(Brief 1): In the reading text, what functional units did the study use?

(Reading text):
⟨

The functional units used in this study were unit area (per hectare) and unit yield (per ton) [26]. The key environmental impact indicators were GHG emissions and carbon footprint, reactive nitrogen loss and nitrogen footprint, net ecosystem carbon balance, and the sustainability index caused by various inputs and management measures during maize production.

The China Core Life Cycle Database (CLCD), IPCC Guideline No. 1, National Development and Reform Commission (NDRC), Ecoinvent database, and the related classic literature were consulted to obtain emission factors such as agricultural inputs (

Table 1. Carbon emission co-efficient and active nitrogen emission co-efficient of agricultural input data [18,20,27,28].

Input	Unit	Greenhouse Gas Emission Rate (kg CO2 eq)	Cumulative Reactive N Losses (kg N eq)
Nitrogen fertilizer	kg N	8.30	0.89 × 10−3
Phosphate fertilizer	kg P2O5	2.33	0.54 × 10−3
Potash production	kg K2O	0.66	0.03 × 10−3
Pesticide	kg	18.0	4.49 × 10−3
Agricultural film	kg	2.5	12.03 × 10−3
Diesel	L	3.7	4.58 × 10−3
Labor	person per day	0.86	—
Seed	kg	1.93	0.14 × 10−3

). The LCA method was used to calculate GHG emissions and reactive nitrogen losses from maize production.

⟩

(Given material):
⟨

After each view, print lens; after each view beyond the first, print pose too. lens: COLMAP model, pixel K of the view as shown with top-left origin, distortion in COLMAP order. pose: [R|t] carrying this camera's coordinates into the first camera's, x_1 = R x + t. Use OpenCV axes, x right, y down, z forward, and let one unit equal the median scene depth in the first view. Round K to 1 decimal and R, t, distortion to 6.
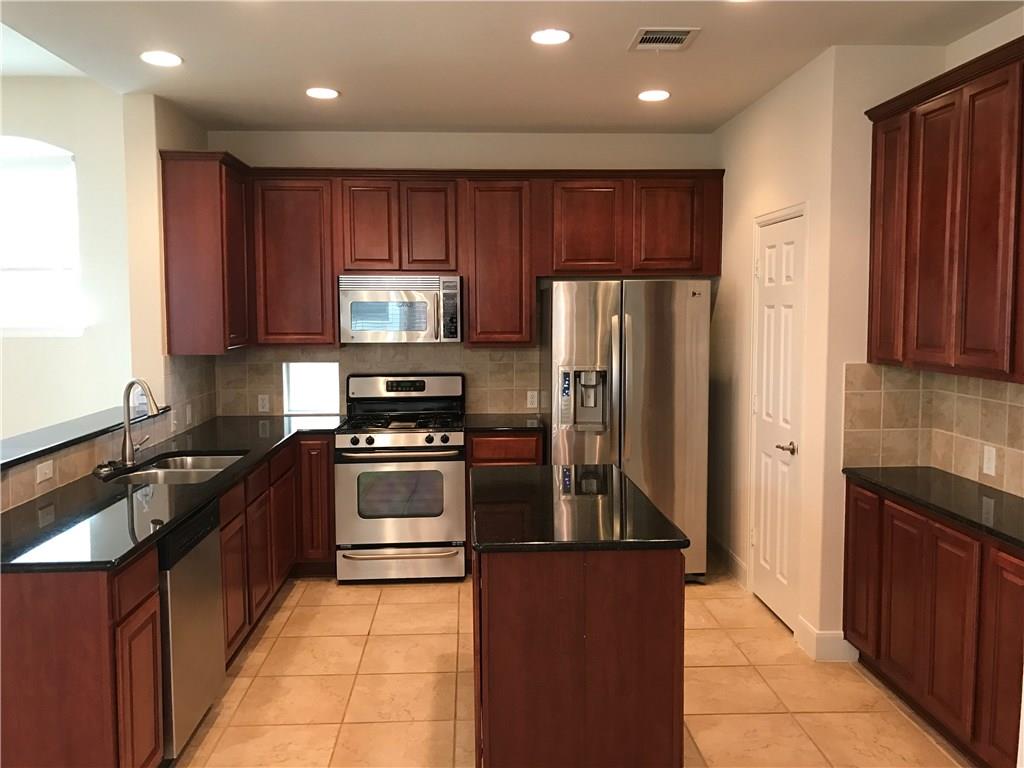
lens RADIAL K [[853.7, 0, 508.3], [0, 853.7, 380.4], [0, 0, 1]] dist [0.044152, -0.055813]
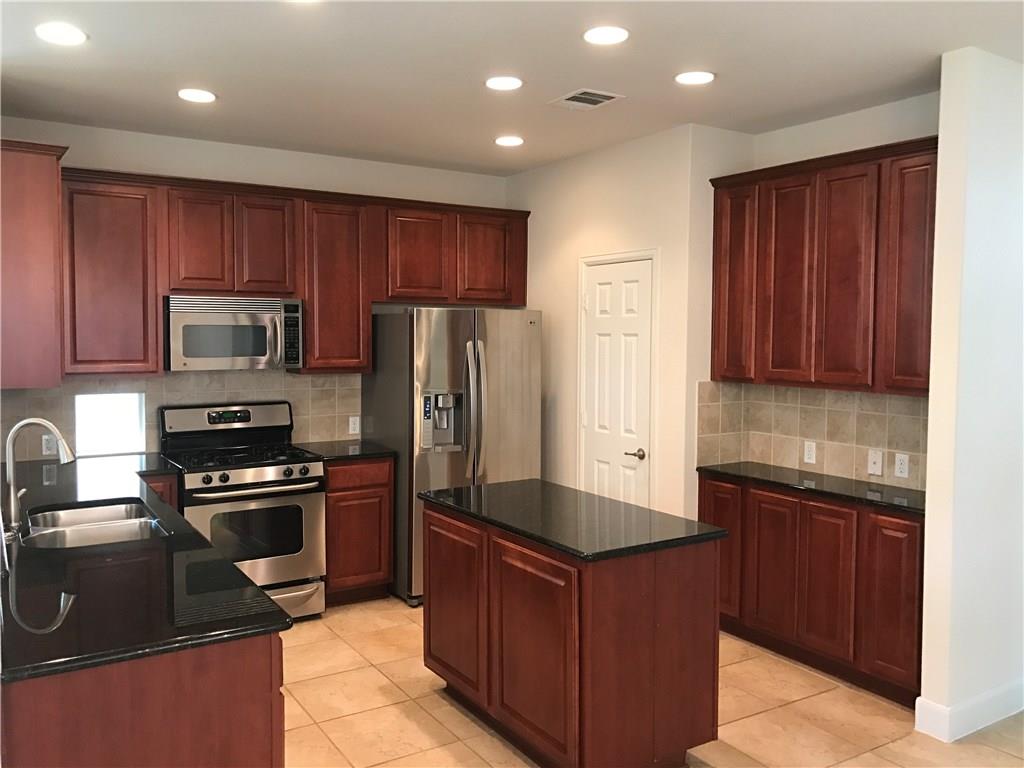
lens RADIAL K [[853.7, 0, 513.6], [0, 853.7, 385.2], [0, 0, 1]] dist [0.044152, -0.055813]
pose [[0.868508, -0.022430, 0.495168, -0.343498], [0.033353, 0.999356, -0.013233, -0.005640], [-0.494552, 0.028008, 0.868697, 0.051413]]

⟩

(Brief 2): Report in full each line of the listing that contains the word "pose".

(Expected output 1): Unit area (per hectare) and unit yield (per ton).

(Expected output 2):
After each view, print lens; after each view beyond the first, print pose too. lens: COLMAP model, pixel K of the view as shown with top-left origin, distortion in COLMAP order. pose: [R|t] carrying this camera's coordinates into the first camera's, x_1 = R x + t. Use OpenCV axes, x right, y down, z forward, and let one unit equal the median scene depth in the first view. Round K to 1 decimal and R, t, distortion to 6.
pose [[0.868508, -0.022430, 0.495168, -0.343498], [0.033353, 0.999356, -0.013233, -0.005640], [-0.494552, 0.028008, 0.868697, 0.051413]]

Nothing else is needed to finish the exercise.